### INPUT MATERIAL
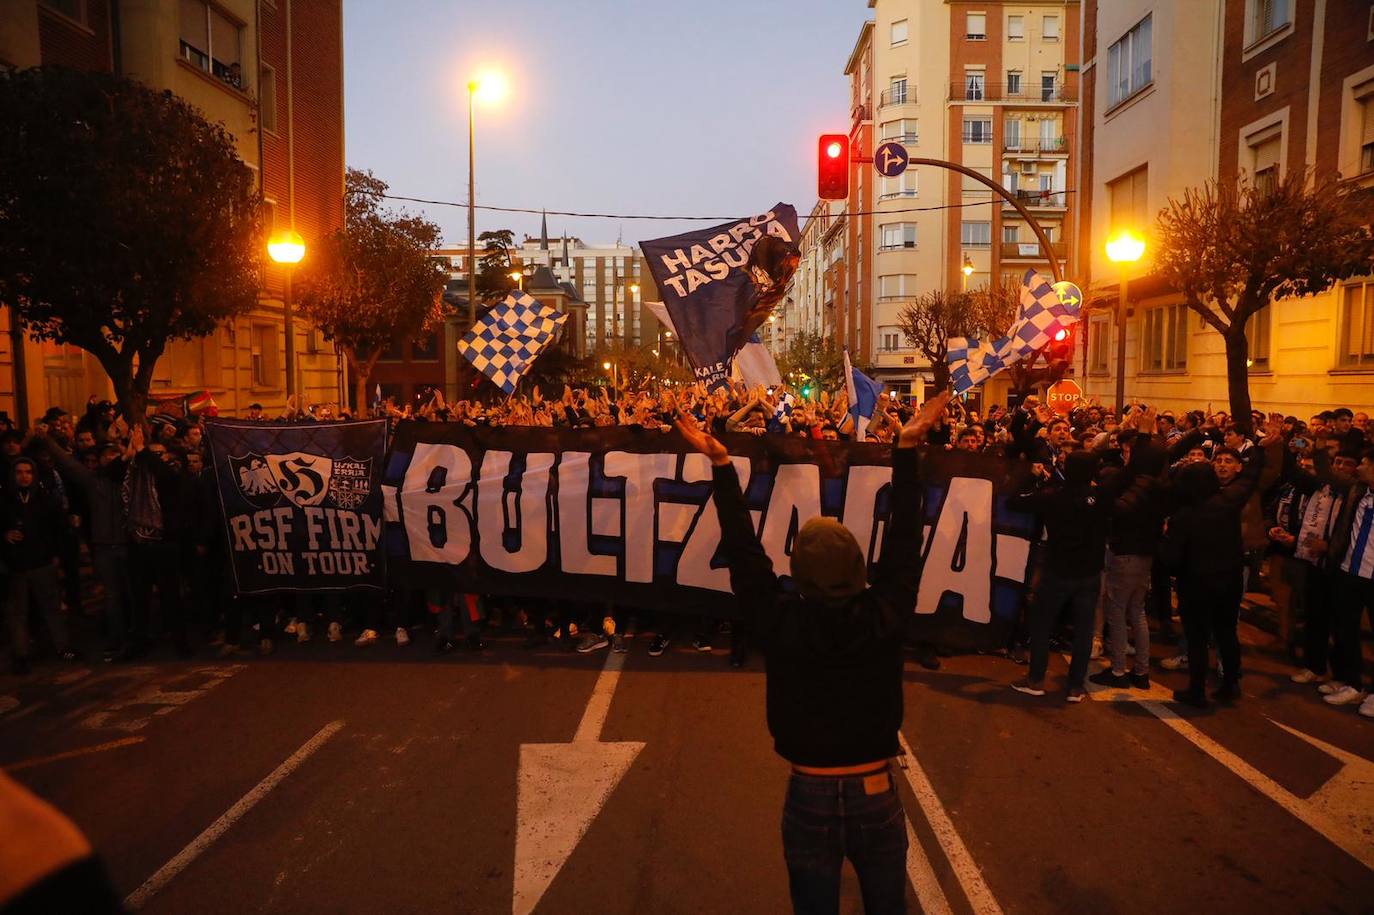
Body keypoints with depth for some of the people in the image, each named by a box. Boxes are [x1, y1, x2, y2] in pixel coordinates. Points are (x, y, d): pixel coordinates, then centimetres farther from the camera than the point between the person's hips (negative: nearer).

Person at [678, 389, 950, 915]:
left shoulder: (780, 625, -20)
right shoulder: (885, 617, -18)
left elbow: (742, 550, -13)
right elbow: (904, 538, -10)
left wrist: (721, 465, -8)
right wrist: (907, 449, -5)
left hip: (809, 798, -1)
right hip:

### YOUR GOAL
All of the records need repeating exactly, except for the pictures.

### EXERCISE RESULT
Body keypoints with depth for some of the people in the image, each named by a box. Boxes are [x1, y1, x2, y2] in pixel coordinates. Points are (x, y, d): pixel coordinates, then centimetres farther from the camera than the point between the person's hips (negative: nearer).

Person at [678, 389, 950, 915]:
left shoulder: (780, 625, -20)
right shoulder: (885, 617, -18)
left elbow: (742, 550, -13)
right elbow: (904, 538, -10)
left wrist: (721, 465, -8)
right wrist: (907, 449, -5)
left hip: (809, 798, -1)
right hip:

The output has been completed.